= Work instructions =
Express the entries below as a JSON list of strings, with one string for each line and no blank lines. Omit the pictures from the list.

(Quiz items based on charts)
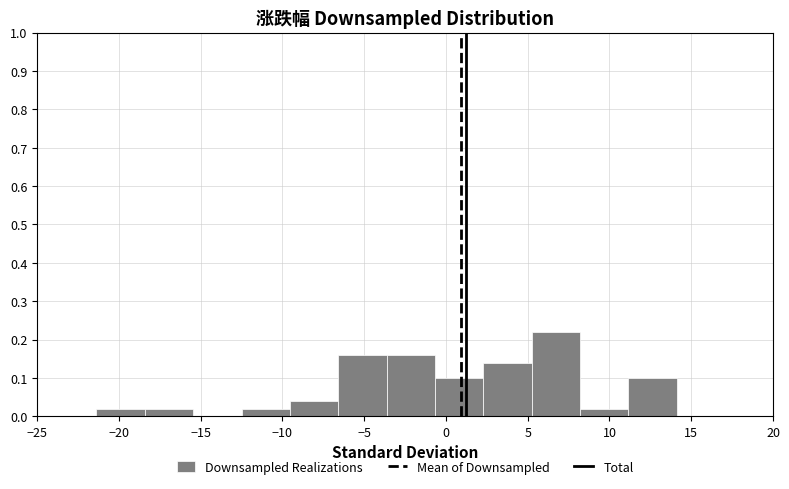

Which range on the x-axis has the tallest bar?

5.0 to 8.0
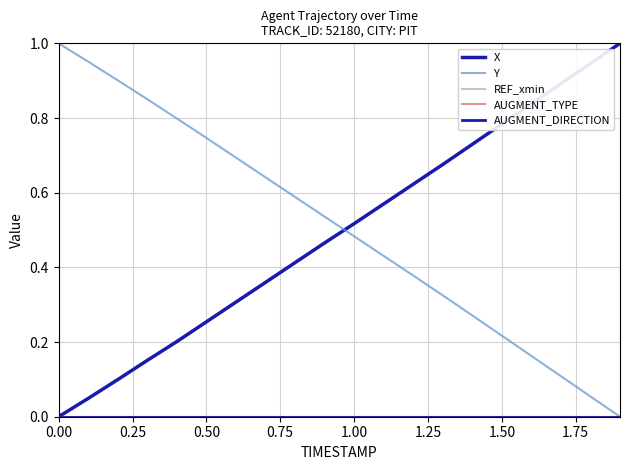

Does the chart have visible grid lines?

Yes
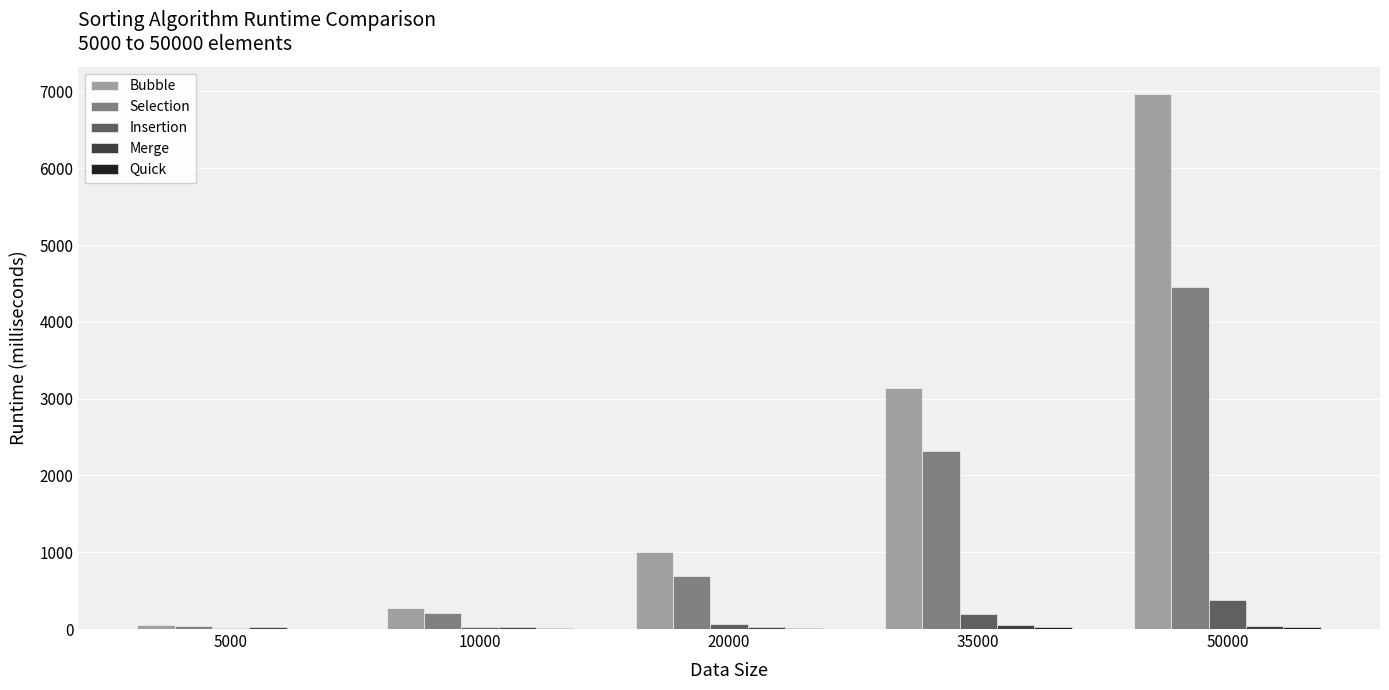

Which series has the largest total across all categories?

Bubble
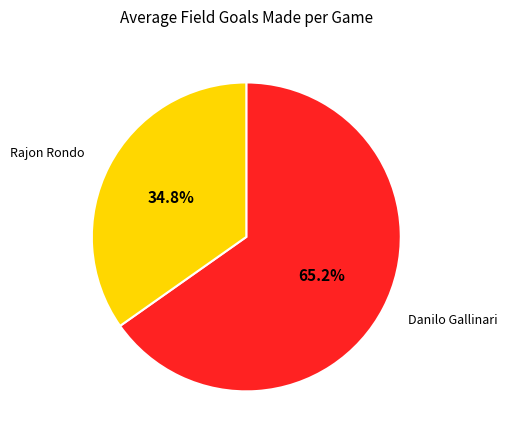

Does any single category account for the majority?

Yes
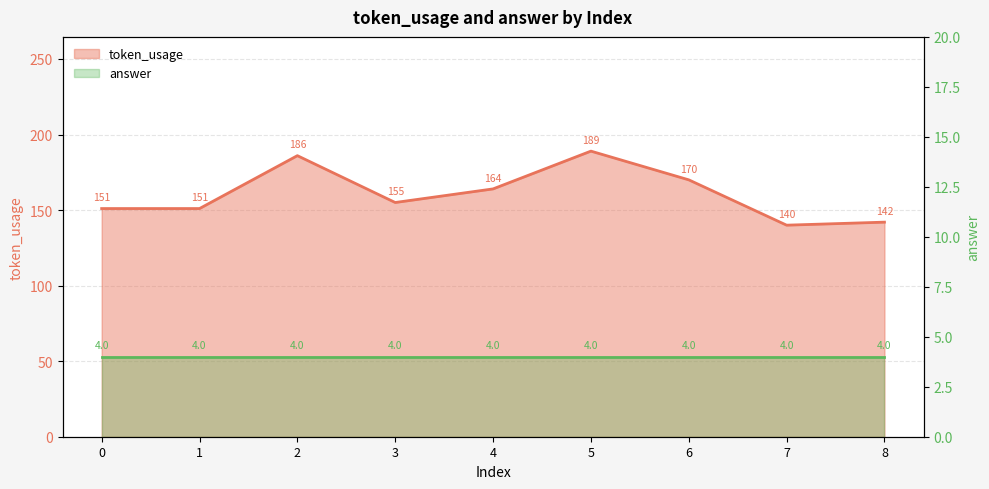

The chart shows a value of 186 at 2. True or false?

True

= Answer box =
[
  "Which range on the x-axis has the tallest bar?",
  "5.0 to 8.0",
  "Does the chart have visible grid lines?",
  "Yes",
  "Which series has the largest total across all categories?",
  "Bubble",
  "Does any single category account for the majority?",
  "Yes",
  "The chart shows a value of 186 at 2. True or false?",
  "True"
]